● **WRITTEN TASK**: Copy nothing but the lines below running from the line containing "27 Tháng mười một, 2024" through the line containing "All rights reserved.", both end lines included.

Records from a collection
○ ○ ○ ○ ○ ○ ○
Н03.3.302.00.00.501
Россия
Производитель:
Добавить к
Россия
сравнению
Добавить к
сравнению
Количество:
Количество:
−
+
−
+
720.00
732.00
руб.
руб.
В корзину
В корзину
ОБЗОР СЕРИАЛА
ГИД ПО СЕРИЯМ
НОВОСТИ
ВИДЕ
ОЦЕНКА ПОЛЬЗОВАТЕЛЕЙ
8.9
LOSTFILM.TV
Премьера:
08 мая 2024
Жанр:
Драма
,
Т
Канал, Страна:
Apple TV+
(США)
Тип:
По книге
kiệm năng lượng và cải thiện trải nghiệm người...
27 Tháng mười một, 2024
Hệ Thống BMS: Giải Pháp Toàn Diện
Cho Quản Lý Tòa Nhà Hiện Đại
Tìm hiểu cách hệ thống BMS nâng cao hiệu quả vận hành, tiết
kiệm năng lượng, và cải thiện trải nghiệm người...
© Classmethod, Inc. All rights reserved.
○ ○ ○ ○ ○ ○ ○
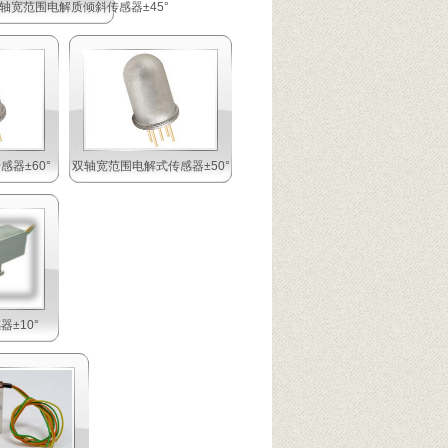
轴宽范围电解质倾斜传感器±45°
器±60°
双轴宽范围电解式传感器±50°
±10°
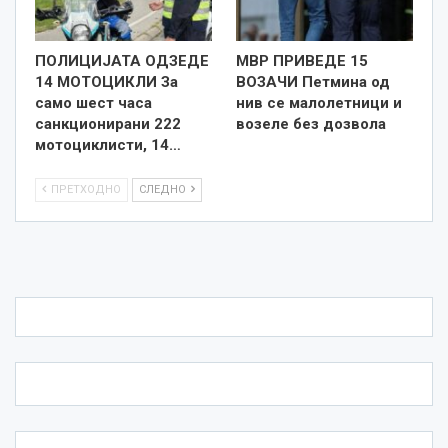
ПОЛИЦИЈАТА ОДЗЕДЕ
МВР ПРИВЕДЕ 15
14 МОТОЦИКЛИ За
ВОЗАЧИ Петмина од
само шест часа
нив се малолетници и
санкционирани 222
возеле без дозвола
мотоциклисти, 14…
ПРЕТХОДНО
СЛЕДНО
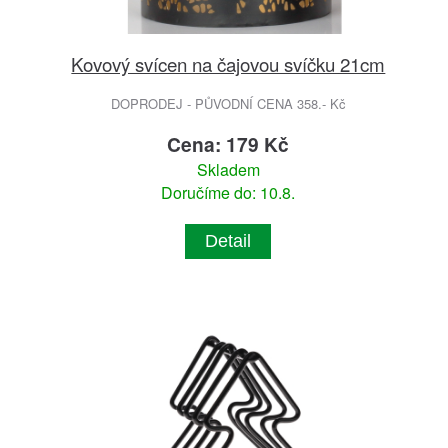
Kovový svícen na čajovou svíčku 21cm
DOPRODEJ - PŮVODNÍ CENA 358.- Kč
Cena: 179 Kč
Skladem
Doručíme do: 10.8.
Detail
○ ○ ○ ○ ○ ○ ○
● **RESPONSE TO THIS TASK**:
27 Tháng mười một, 2024
Hệ Thống BMS: Giải Pháp Toàn Diện
Cho Quản Lý Tòa Nhà Hiện Đại
Tìm hiểu cách hệ thống BMS nâng cao hiệu quả vận hành, tiết
kiệm năng lượng, và cải thiện trải nghiệm người...
© Classmethod, Inc. All rights reserved.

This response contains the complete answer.